I have just added a preliminary support for roles to the RapidMiner integration extension. (Please test if you have time, although it will only generate them in the node output, but not set based on the node input.)
(A few notes about roles: it identifies the intended purpose of the column, can be used to set default configuration. For example if a column has label role, the learner node should by default use that column as class labels.)
My questions are:
Do others implemented a similar functionality for their KNIME nodes?
In case yes:
Did you also used Properties (as I see the properties are seldom used in base KNIME nodes, but there are a huge load of 3rd party nodes there)
What is your key for that? (I would like to be compatible with existing implementations)
What are your values? (Currently in my case: regular attributes are not signalled, id, label, prediction, cluster, weight, batch, attribute, outlier, cost, base_value, but other values are also possible) (Also, I would prefer to be compatible with existing solutions.)
Do you think it is important to have single columns with special roles? I mean: should this be a rule (violating it causes error), suggestion (violation -> warning), not rule (no action if not holds).
How would you handle the case when there are no roles specified (which would be required)? (Currently this is the case, so I guess no action.)
Usually when I think I find something useful, the answer from the KNIME developers that it is in progress of development :), so if you already have plans, I am open to be compatible with that solution.
I'm using the Column Properties for information about units in the MOE nodes. For example if a column contains energy values I set the column property "unit" with value "kcal/mol". I also have a unit converter node that parses this information.
I was also thinking about abusing the column properties for some audit trail information but haven't done this yet.
I think it's shame that column properties are not more widely used but also see the risk when different things get assigned to the same property name.
So I'm glad to hear that I'm no longer alone :-)
Thanks for the info. :) I see the problem of possibly incompatible information being present with same keys. That is the main reason I was asking for feedback. If you would like to cooperate in a design of this kind of functionality, that would be appreciated. I guess the KNIME guys are currently busy with the UGM, so it might worth waiting a bit more for their feedback.
Do you think it would work better if there were a RM specific role key (like RapidMiner_role or similar) and create a separate node to achieve compatibility to existing/future implementations? (Although it seems there is no existing yet.)

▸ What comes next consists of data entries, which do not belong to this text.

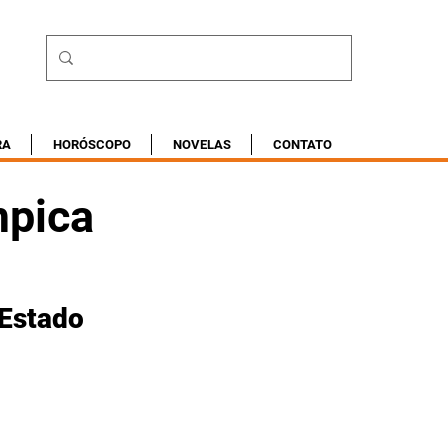
RA
HORÓSCOPO
NOVELAS
CONTATO
mpica
Estado 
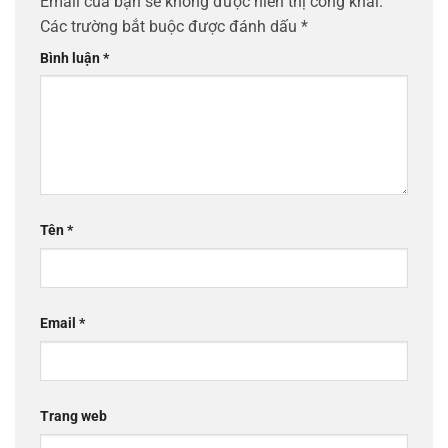
Email của bạn sẽ không được hiển thị công khai.
Các trường bắt buộc được đánh dấu
*
Bình luận
*
Tên
*
Email
*
Trang web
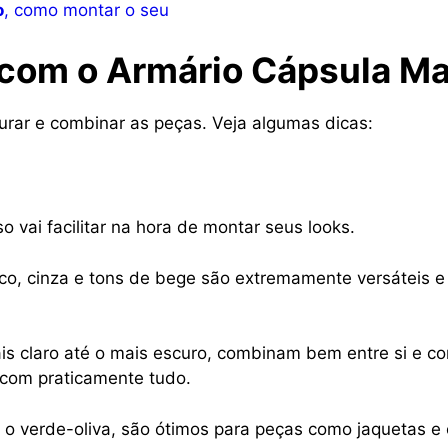
o
, como montar o seu
com o Armário Cápsula Ma
urar e combinar as peças. Veja algumas dicas:
o vai facilitar na hora de montar seus looks.
co, cinza e tons de bege são extremamente versáteis 
is claro até o mais escuro, combinam bem entre si e co
 com praticamente tudo.
 o verde-oliva, são ótimos para peças como jaquetas 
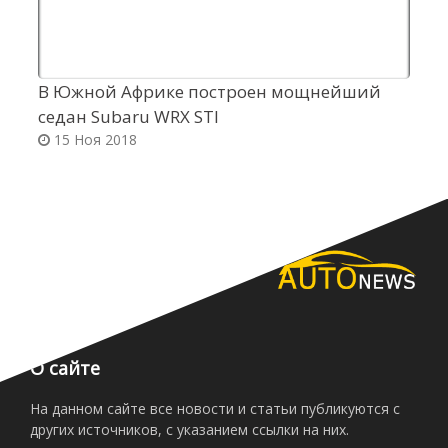
В Южной Африке построен мощнейший
М
седан Subaru WRX STI
н
15 Ноя 2018
О сайте
На данном сайте все новости и статьи публикуются с
других источников, с указанием ссылки на них.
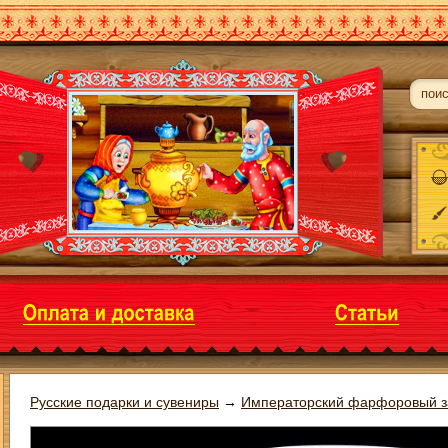
Русские подарки и сувениры
→
Императорский фарфоровый з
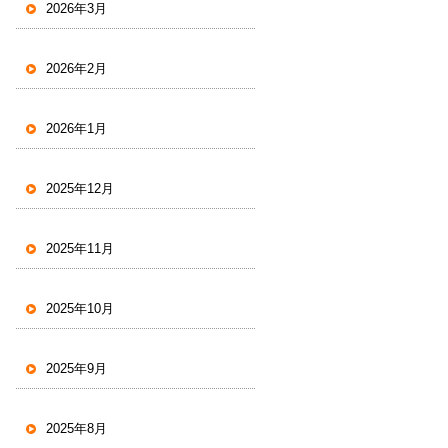
2026年3月
2026年2月
2026年1月
2025年12月
2025年11月
2025年10月
2025年9月
2025年8月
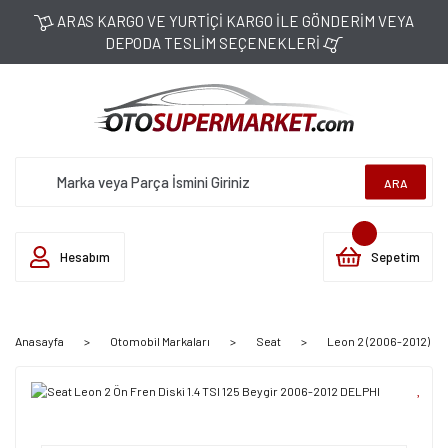
ARAS KARGO VE YURTİÇİ KARGO İLE GÖNDERİM VEYA
DEPODA TESLİM SEÇENEKLERİ
ARA
Hesabım
Sepetim
Anasayfa
Otomobil Markaları
Seat
Leon 2 (2006-2012)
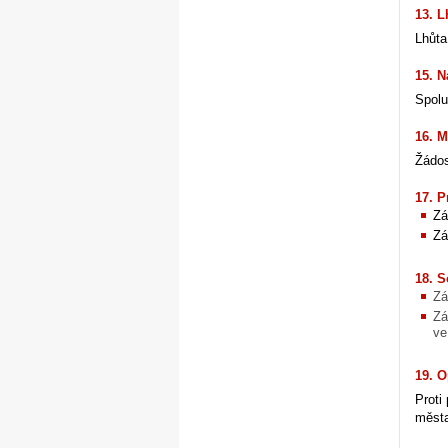
13. L
Lhůta
15. N
Spolu
16. M
Žádos
17. P
Zá
Zá
18. S
Zá
Zá
ve
19. O
Proti
měst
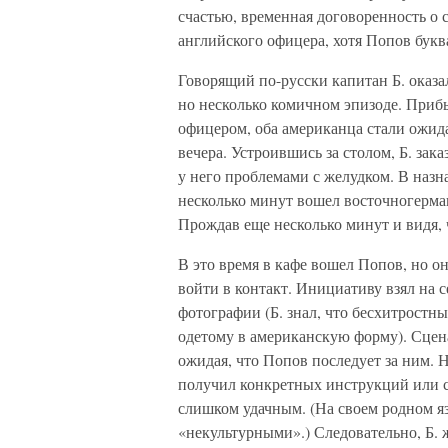
счастью, временная договоренность о 
английского офицера, хотя Попов буква
Говорящий по-русски капитан Б. оказ
но несколько комичном эпизоде. Приб
офицером, оба американца стали ожида
вечера. Устроившись за столом, Б. за
у него проблемами с желудком. В назна
несколько минут вошел восточногерман
Прождав еще несколько минут и видя, ч
В это время в кафе вошел Попов, но о
войти в контакт. Инициативу взял на 
фотографии (Б. знал, что бесхитростн
одетому в американскую форму). Сцена 
ожидая, что Попов последует за ним. Н
получил конкретных инструкций или сч
слишком удачным. (На своем родном яз
«некультурными».) Следовательно, Б. ж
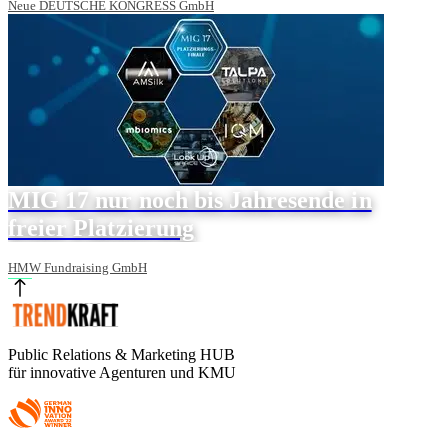
Neue DEUTSCHE KONGRESS GmbH
MIG 17 nur noch bis Jahresende in
freier Platzierung
HMW Fundraising GmbH
Public Relations & Marketing HUB
für innovative Agenturen und KMU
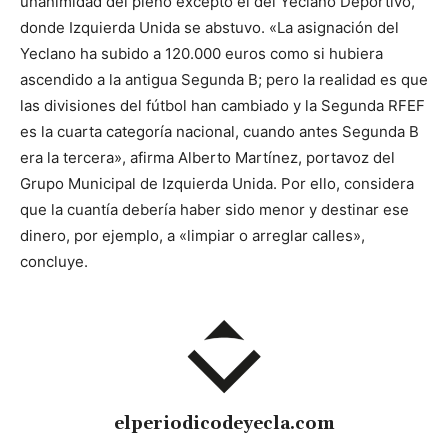
unanimidad del pleno excepto el del Yeclano Deportivo,
donde Izquierda Unida se abstuvo. «La asignación del
Yeclano ha subido a 120.000 euros como si hubiera
ascendido a la antigua Segunda B; pero la realidad es que
las divisiones del fútbol han cambiado y la Segunda RFEF
es la cuarta categoría nacional, cuando antes Segunda B
era la tercera», afirma Alberto Martínez, portavoz del
Grupo Municipal de Izquierda Unida. Por ello, considera
que la cuantía debería haber sido menor y destinar ese
dinero, por ejemplo, a «limpiar o arreglar calles»,
concluye.
elperiodicodeyecla.com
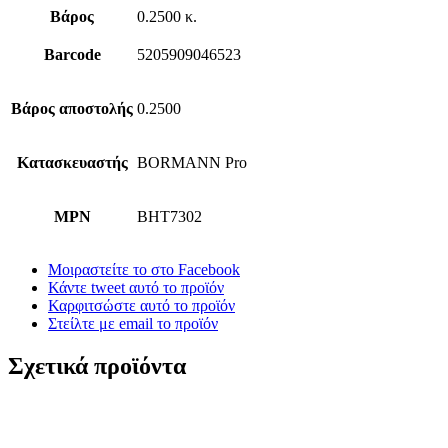
Βάρος
0.2500 κ.
Barcode
5205909046523
Βάρος αποστολής
0.2500
Κατασκευαστής
BORMANN Pro
MPN
BHT7302
Μοιραστείτε το στο Facebook
Κάντε tweet αυτό το προϊόν
Καρφιτσώστε αυτό το προϊόν
Στείλτε με email το προϊόν
Σχετικά προϊόντα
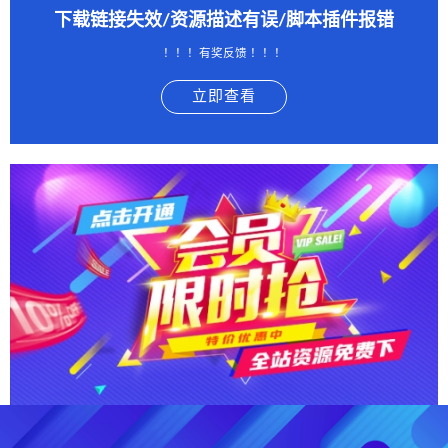
下载链接失效/资源描述有误/脚本插件报错
！！！有奖反馈 ！！！
立即查看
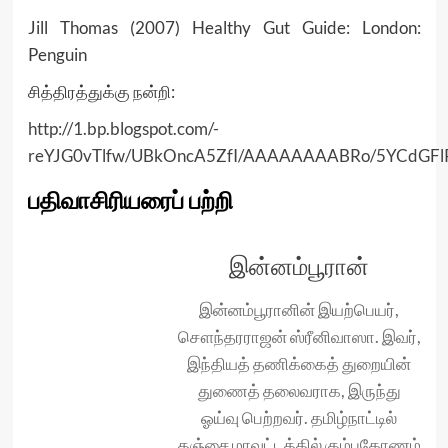
Jill Thomas (2007) Healthy Gut Guide: London:
Penguin
சித்திரத்துக்கு நன்றி:
http://1.bp.blogspot.com/-
reYJG0vTlfw/UBkOncA5ZfI/AAAAAAAABRo/5YCdGFlR
பதிவாசிரியரைப் பற்றி
இன்னம்பூரான்
இன்னம்பூரானின் இயற்பெயர்,
சௌந்தரராஜன் ஸ்ரீனிவாஸா. இவர்,
இந்தியத் தணிக்கைத் துறையின்
துணைத் தலைவராக, இருந்து
ஓய்வு பெற்றவர். தமிழ்நாட்டில்
தஞ்சை மாவட்டத்தில் கும்பகோணம்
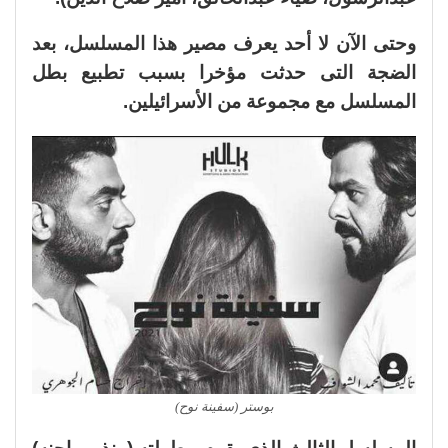
وحتى الآن لا أحد يعرف مصير هذا المسلسل، بعد
الضجة التى حدثت مؤخرا بسبب تطبيع بطل
المسلسل مع مجموعة من الأسرائيلين.
بوستر (سفينة نوح)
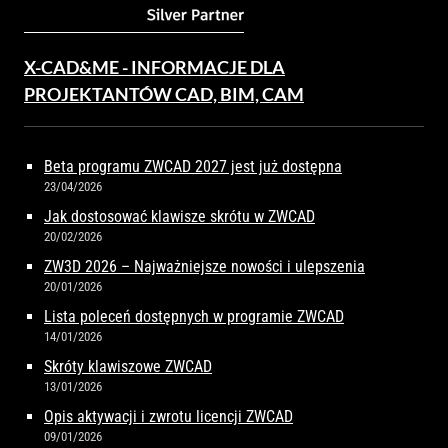
X-CAD&ME - INFORMACJE DLA
PROJEKTANTÓW CAD, BIM, CAM
Beta programu ZWCAD 2027 jest już dostępna
23/04/2026
Jak dostosować klawisze skrótu w ZWCAD
20/02/2026
ZW3D 2026 – Najważniejsze nowości i ulepszenia
20/01/2026
Lista poleceń dostępnych w programie ZWCAD
14/01/2026
Skróty klawiszowe ZWCAD
13/01/2026
Opis aktywacji i zwrotu licencji ZWCAD
09/01/2026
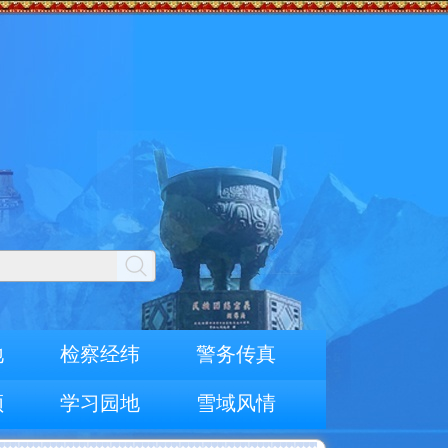
地
检察经纬
警务传真
频
学习园地
雪域风情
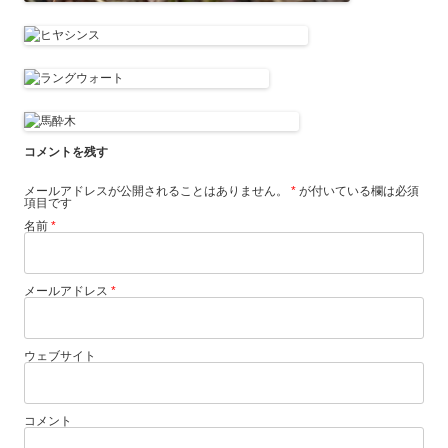
コメントを残す
メールアドレスが公開されることはありません。
*
が付いている欄は必須
項目です
名前
*
メールアドレス
*
ウェブサイト
コメント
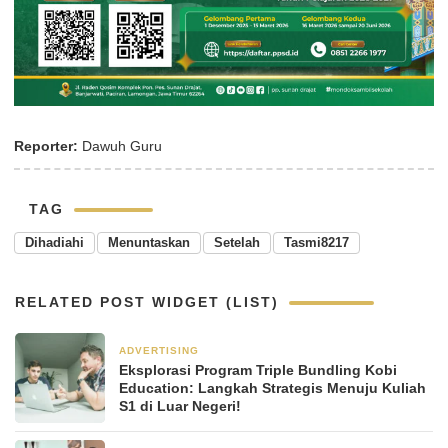
Reporter:
Dawuh Guru
TAG
Dihadiahi
Menuntaskan
Setelah
Tasmi8217
RELATED POST WIDGET (LIST)
ADVERTISING
2 minggu yang lalu
Eksplorasi Program Triple Bundling Kobi
Education: Langkah Strategis Menuju Kuliah
S1 di Luar Negeri!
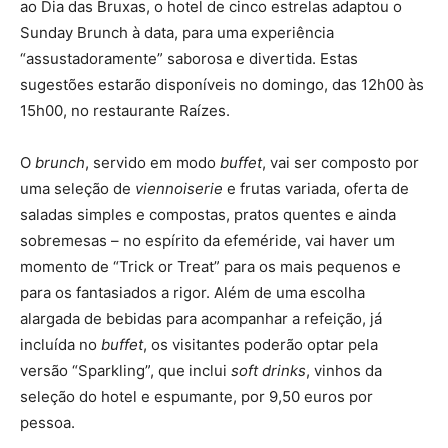
ao Dia das Bruxas, o hotel de cinco estrelas adaptou o
Sunday Brunch à data, para uma experiência
“assustadoramente” saborosa e divertida. Estas
sugestões estarão disponíveis no domingo, das 12h00 às
15h00, no restaurante Raízes.
O
brunch
, servido em modo
buffet
, vai ser composto por
uma seleção de
viennoiserie
e frutas variada, oferta de
saladas simples e compostas, pratos quentes e ainda
sobremesas – no espírito da efeméride, vai haver um
momento de “Trick or Treat” para os mais pequenos e
para os fantasiados a rigor. Além de uma escolha
alargada de bebidas para acompanhar a refeição, já
incluída no
buffet
,
os visitantes poderão optar pela
versão “Sparkling”, que inclui
soft drinks
, vinhos da
seleção do hotel e espumante, por 9,50 euros por
pessoa.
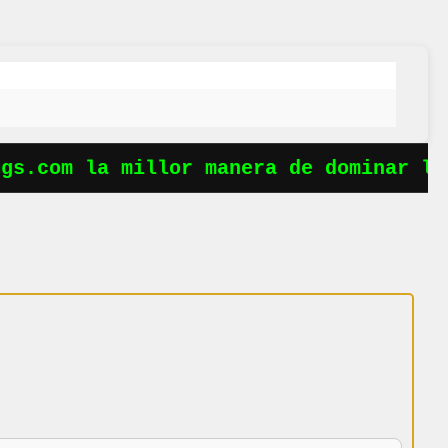
s.com la millor manera de dominar les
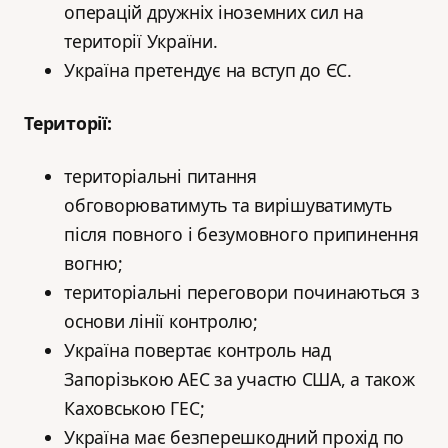
операцій дружніх іноземних сил на
території України.
Україна претендує на вступ до ЄС.
Території:
територіальні питання
обговорюватимуть та вирішуватимуть
після повного і безумовного припинення
вогню;
територіальні переговори починаються з
основи лінії контролю;
Україна повертає контроль над
Запорізькою АЕС за участю США, а також
Каховською ГЕС;
Україна має безперешкодний прохід по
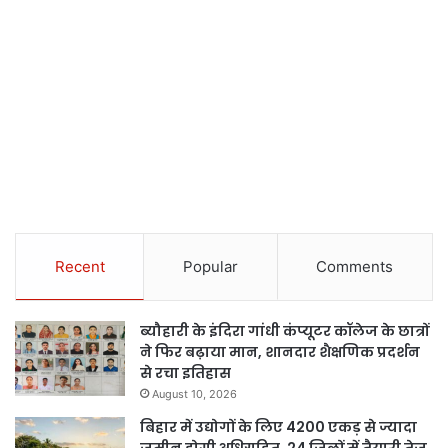
Recent
Popular
Comments
ब्यौहारी के इंदिरा गांधी कंप्यूटर कॉलेज के छात्रों
ने फिर बढ़ाया मान, शानदार शैक्षणिक प्रदर्शन
से रचा इतिहास
August 10, 2026
बिहार में उद्योगों के लिए 4200 एकड़ से ज्यादा
जमीन होगी अधिग्रहित, 24 जिलों में तैयारी तेज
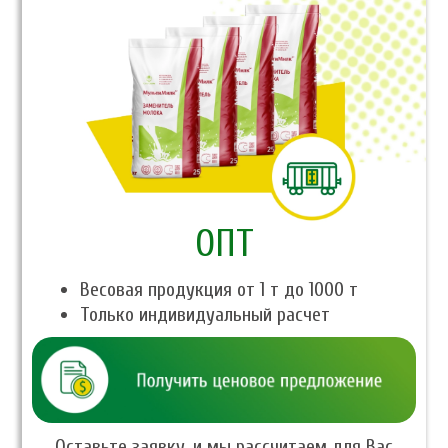
ОПТ
Весовая продукция от 1 т до 1000 т
Только индивидуальный расчет
Оставьте заявку, и мы рассчитаем для Вас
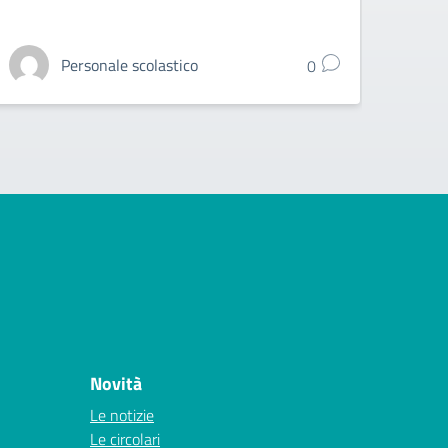
In alle
Personale scolastico
0
Novità
Le notizie
Le circolari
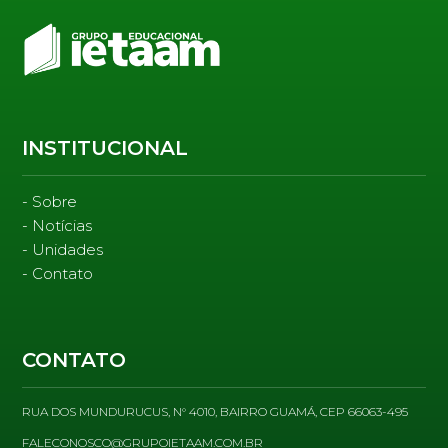
INSTITUCIONAL
Sobre
Notícias
Unidades
Contato
CONTATO
RUA DOS MUNDURUCUS, N° 4010, BAIRRO GUAMÁ, CEP 66063-495
FALECONOSCO@GRUPOIETAAM.COM.BR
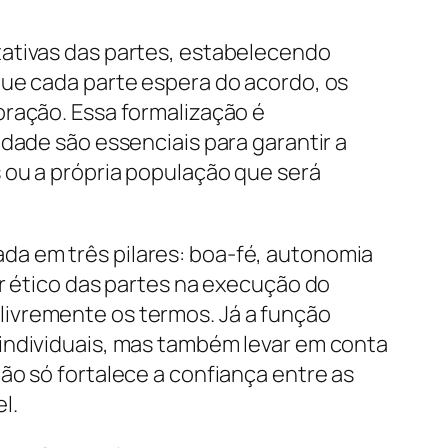
tativas das partes, estabelecendo
que cada parte espera do acordo, os
oração. Essa formalização é
dade são essenciais para garantir a
 ou a própria população que será
ada em três pilares: boa-fé, autonomia
er ético das partes na execução do
ivremente os termos. Já a função
individuais, mas também levar em conta
ão só fortalece a confiança entre as
l.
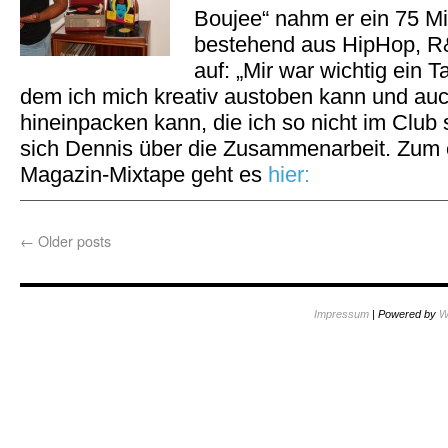
Boujee“ nahm er ein 75 M
bestehend aus HipHop, R
auf: „Mir war wichtig ein 
dem ich mich kreativ austoben kann und au
hineinpacken kann, die ich so nicht im Club 
sich Dennis über die Zusammenarbeit. Zum e
Magazin-Mixtape geht es
hier:
←
Older posts
Impressum
| Powered by
W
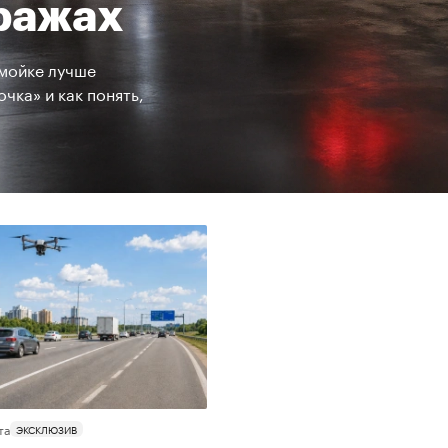
кражах
 мойке лучше
чка» и как понять,
та
ЭКСКЛЮЗИВ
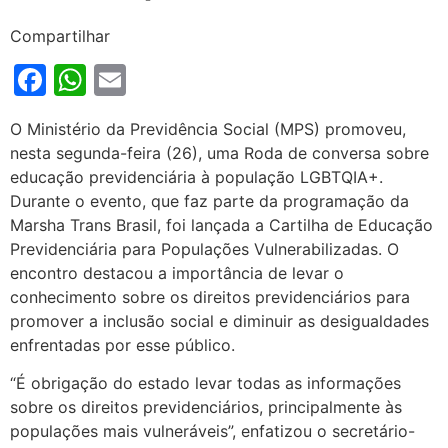
Compartilhar
Facebook
WhatsApp
Email
O Ministério da Previdência Social (MPS) promoveu,
nesta segunda-feira (26), uma Roda de conversa sobre
educação previdenciária à população LGBTQIA+.
Durante o evento, que faz parte da programação da
Marsha Trans Brasil, foi lançada a Cartilha de Educação
Previdenciária para Populações Vulnerabilizadas. O
encontro destacou a importância de levar o
conhecimento sobre os direitos previdenciários para
promover a inclusão social e diminuir as desigualdades
enfrentadas por esse público.
“É obrigação do estado levar todas as informações
sobre os direitos previdenciários, principalmente às
populações mais vulneráveis”, enfatizou o secretário-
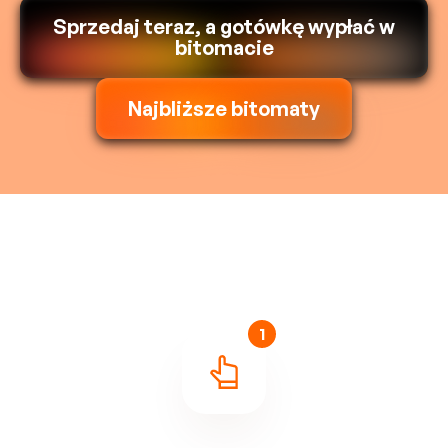
Sprzedaj teraz, a gotówkę wypłać w
bitomacie
Najbliższe bitomaty
1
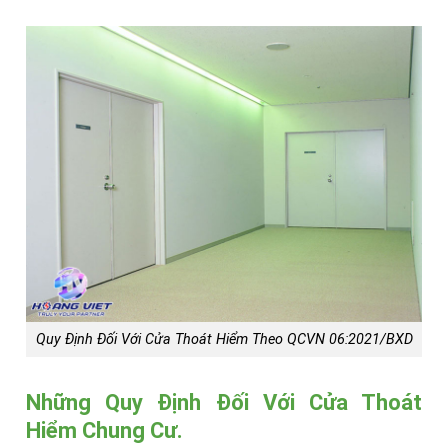
Quy Định Đối Với Cửa Thoát Hiểm Theo QCVN 06:2021/BXD
Những Quy Định Đối Với Cửa Thoát
Hiểm Chung Cư.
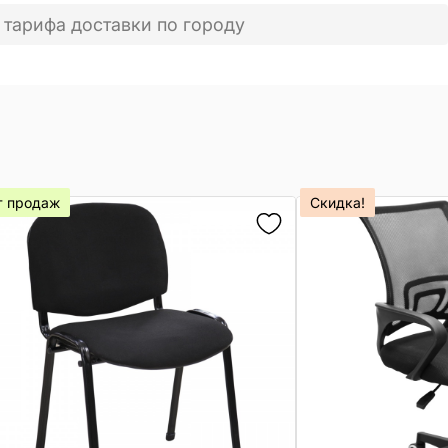
 тарифа доставки по городу
т продаж
Скидка!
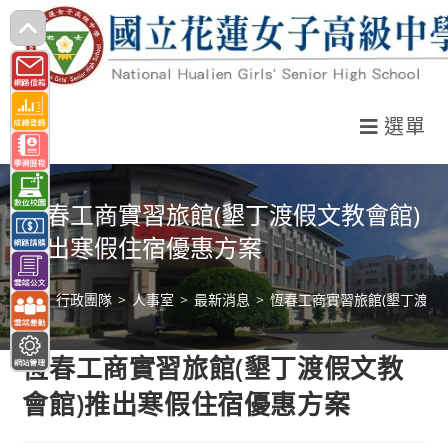
跳
轉
至
主
選單
要
內
容
恆春工商實習旅館(墾丁渡假文教會館)
推出寒假住宿優惠方案
>
行政團隊
>
人事室
>
最新消息
>
恆春工商實習旅館(墾丁渡假
恆春工商實習旅館(墾丁渡假文教
會館)推出寒假住宿優惠方案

Or it would work better if this part (at least the specification) would be in a separate plugin and anyone who would like to join to this effort would just use that. (Would Apache 2.0 licence be suitable for everyone?)
Or another idea that did not crossed my mind yet? ;)
I would like to implement/finish this functionality in the near future. Do you have preference? I have read n the noding guidelines that the auto-configuration should be preferred when available. Do you think this would be a good option to achieve it when there are multiple options? Or it is better to still report an error?
I am still not sure yet which would be the best option implementationwise. Would others consider using the separate plugin, or it would be an unnecessary complication?
Checking a bit the default column names it might be better name the "label" role as "class". What do you think? Is there a recommendation for such a naming scheme? What should happen if there is a label role if we choose class as a name? (The id might be also suspicious, it is rowkey in KNIME (which do not have properties), but there can be other id columns too, for example numeric.)
My current preference to the rest: no warnings, no errors for possible problems and set the roles according to the properties. There would be no role translation node, each substitution would be done inside the RM nodes.
Do you have coments?
Just in case anyone is interested (or can understand each other through code):
I have decided to go on the API route for now, hopefully it will be in a usable state soon. If you are not satisfied, have other ideas, please open a ticket or send a pull request.